The result is a historic milestone that has gone strangely ignored: For the first time ever, more poor Americans live in the suburbs than in all our cities combined.

One reason this shift may not have sunk into public consciousness is that for as long as suburbs have existed, Americans have tended to envision them as pristine sanctuaries where people go to escape brushing shoulders with the poor. The most familiar historical example -- much lamented by a generation of progressives who came to associate the migration to suburbs with racial backlash and urban decline -- is the mass exodus of middle-class white ethnics from the nation's central cities, which accelerated in the wake of the riots and social unrest of the 1960s. In more recent years, it's often assumed, the forces fueling the growth of suburbs have only made things worse -- the social landscape more segregated, the sprawl more extreme, the gap increasingly vast between people who rarely set foot in cities and those who rarely leave them.

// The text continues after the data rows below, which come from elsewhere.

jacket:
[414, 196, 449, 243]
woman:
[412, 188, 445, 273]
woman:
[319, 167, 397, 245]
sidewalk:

In fact, however, the gentrification of many urban neighborhoods, from Brooklyn to San Francisco to Washington, has forced many working-class residents out. In a reversal of the classic migration story, many of these displaced residents have fled to the suburbs, lured in part by the growing pool of mostly low-wage jobs there -- cleaning homes, mowing lawns, staffing restaurants, strip malls and office plazas. Alan Berube, co-author of the Brookings Institution study, says the "decentralization of low-wage employment" is one of the main factors driving suburban poverty rates up.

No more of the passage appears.